So you're dismissing this data set as mere luck.
Although there is undoubtedly
some variation in flow capacity between randomly selected heads of
any brand, it is probably not so large as we're being led to believe.
Maybe Don's customer just got lucky, but gee whiz, GAMI spreads of 1 GPH or less are pretty standard right out of the box with constant flow injection. My own was less than 0.4, and only required one restrictor 0.005" larger and one 0.005" smaller to balance.
May I suggest an entirely different explanation?
As demonstrated, wet flows and dry flows are not at all the same. Until fully in vapor phase, fuel tends to follow its own path when airflow changes direction.
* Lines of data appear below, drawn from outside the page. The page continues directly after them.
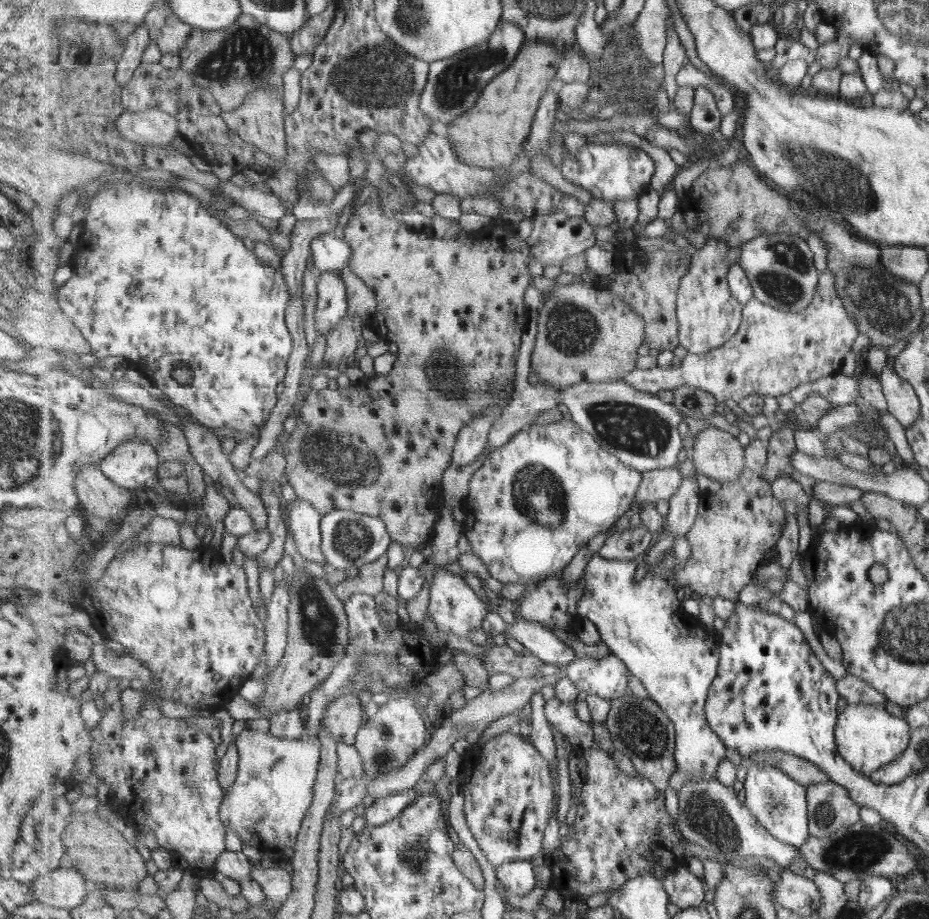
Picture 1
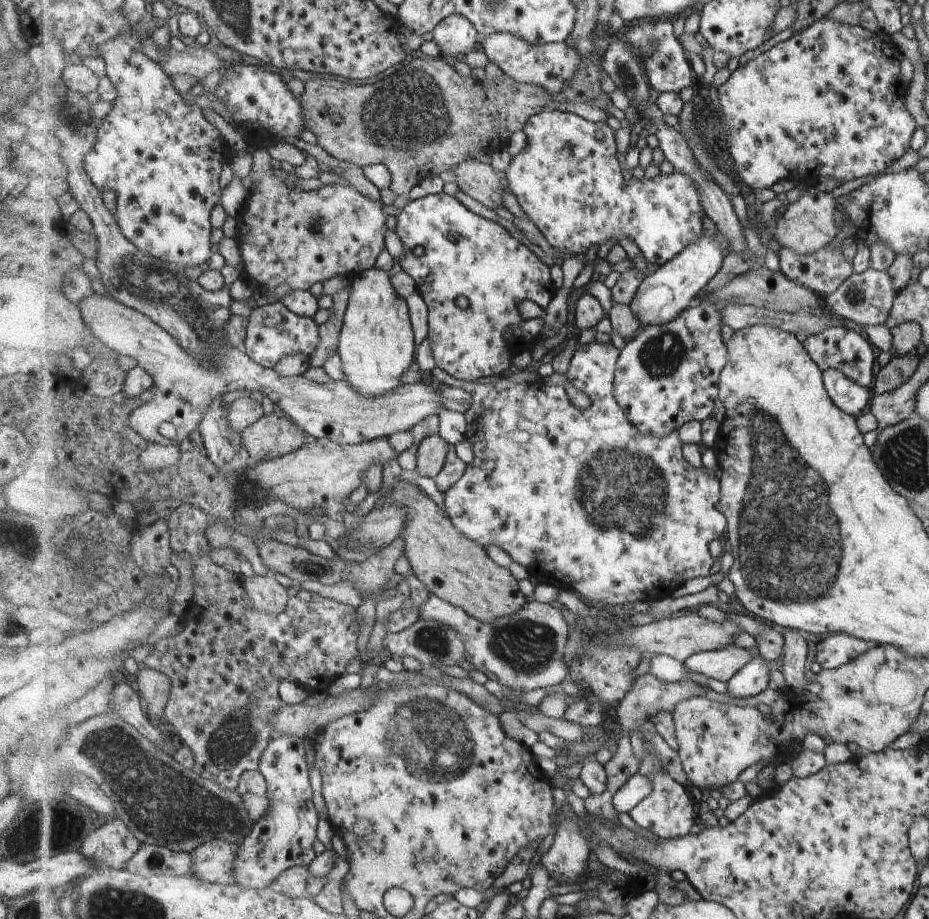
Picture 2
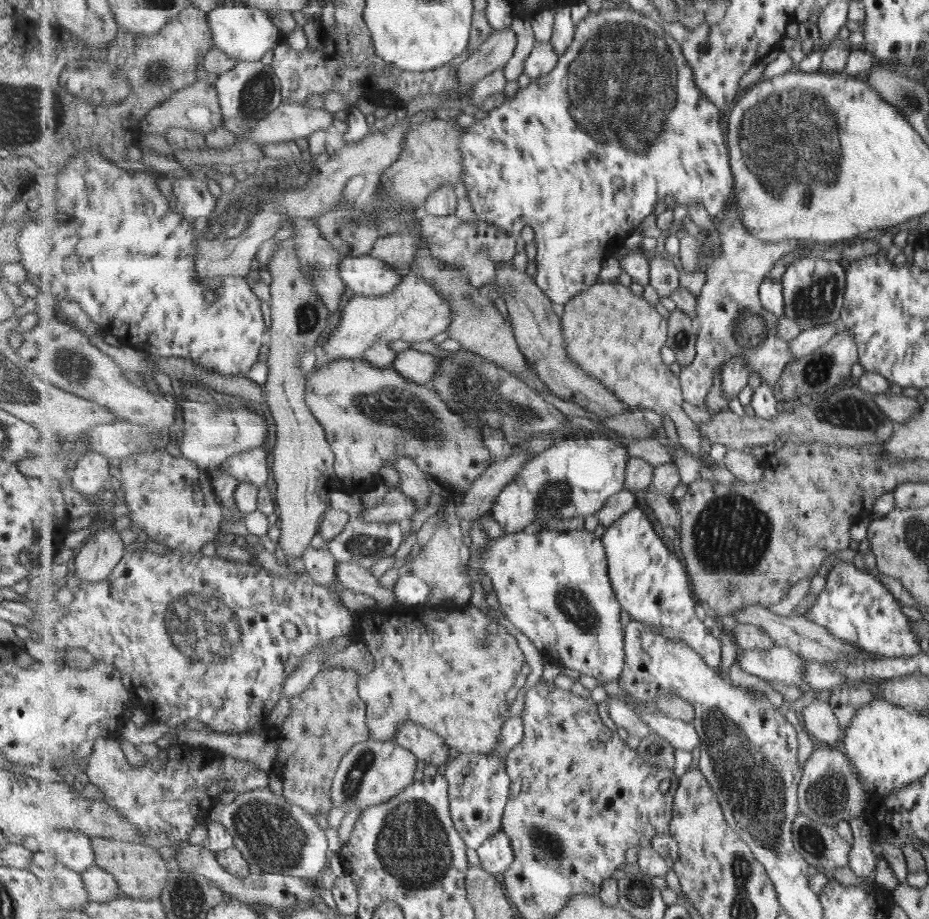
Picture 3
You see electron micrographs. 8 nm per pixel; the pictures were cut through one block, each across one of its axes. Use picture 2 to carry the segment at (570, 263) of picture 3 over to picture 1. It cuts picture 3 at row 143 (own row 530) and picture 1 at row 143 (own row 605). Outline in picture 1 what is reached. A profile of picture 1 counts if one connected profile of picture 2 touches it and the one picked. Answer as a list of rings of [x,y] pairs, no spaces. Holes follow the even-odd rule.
[[[589,143],[577,154],[562,152],[560,166],[563,176],[575,185],[589,189],[594,199],[616,202],[624,199],[637,199],[652,184],[656,172],[656,161],[645,150],[627,144]]]

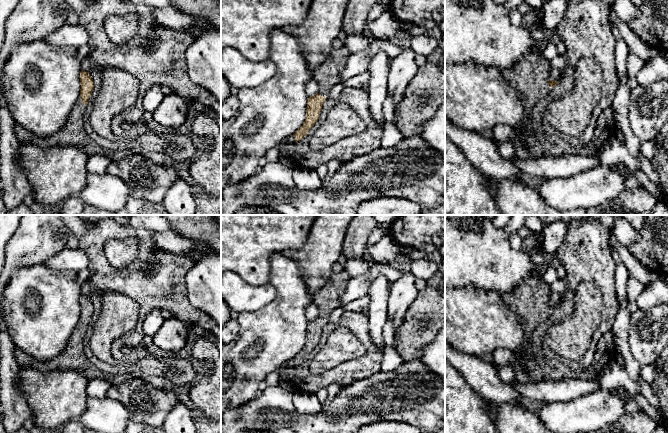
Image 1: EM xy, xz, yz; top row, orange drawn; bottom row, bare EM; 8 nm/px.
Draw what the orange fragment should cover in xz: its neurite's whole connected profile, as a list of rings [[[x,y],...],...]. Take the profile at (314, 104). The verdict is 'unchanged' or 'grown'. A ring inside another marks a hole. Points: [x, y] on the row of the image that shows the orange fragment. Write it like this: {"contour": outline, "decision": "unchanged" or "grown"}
{"contour": [[[345,47],[335,49],[329,53],[325,61],[312,71],[312,78],[318,84],[318,93],[307,100],[306,118],[303,125],[288,138],[285,144],[302,140],[308,131],[316,124],[322,110],[323,103],[330,90],[345,81],[341,77],[351,52]]], "decision": "grown"}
As currently configured, the EFii injectors are located on the intake runners, pointed downward, perpendicular to the crankshaft centerline. However, the individual intake runners intersect the injector spray pattern at either four or six different angles in two different planes (approach angle and runner bend), at the curve in the runner. The result is entirely non-symmetrical; no intersection of fuel spray and airflow is the same.
Although much is made of an electronic injector's "highly atomized fuel spray", it is useless if a high percentage of those tiny fuel droplets fail to reach vapor phase, or clump back together into larger droplets, or simply wet the walls of a relatively cool manifold runner. Those are classic problems in the wet flow from a carb or single point injection, and I suggest that the EFii injector placement (below, A) is subject to the same.
The vast majority of port fuel injection designs (mechanical or electronic) place the injector so that it sprays fuel at the back side of the hot intake valve (C). The combined heat and pressure drop at valve opening instantly flashes the fuel to vapor, even if pooled there.
Re-positioning the electronic injector, either to an optimum position on top of the head (C, the standard Lycoming injection port), or to a less optimum but still better position pointed up into the intake port (B) might prove to be a worthwhile experiment.
Of course, position (B) would tend to trap vapor bubbles following a hot shutdown, and thus may negate a key benefit, simplified hot starting as compared to constant flow injection.
Further to injector placement, anyone who has ever played around inside a flowing intake port with a manometer probe knows that there are significant pressure variations at various points, notably around curves. Here, fuel delivery is dependent on deltaP between the fuel rail pressure and the manifold pressure
in the immediate vicinity of the injector. The fuel pressure regulator varies rail pressure to maintain deltaP, but necessarily assumes that manifold pressure is the same in all runners. Variations in local manifold pressure would result in variations in fuel delivery at individual injectors.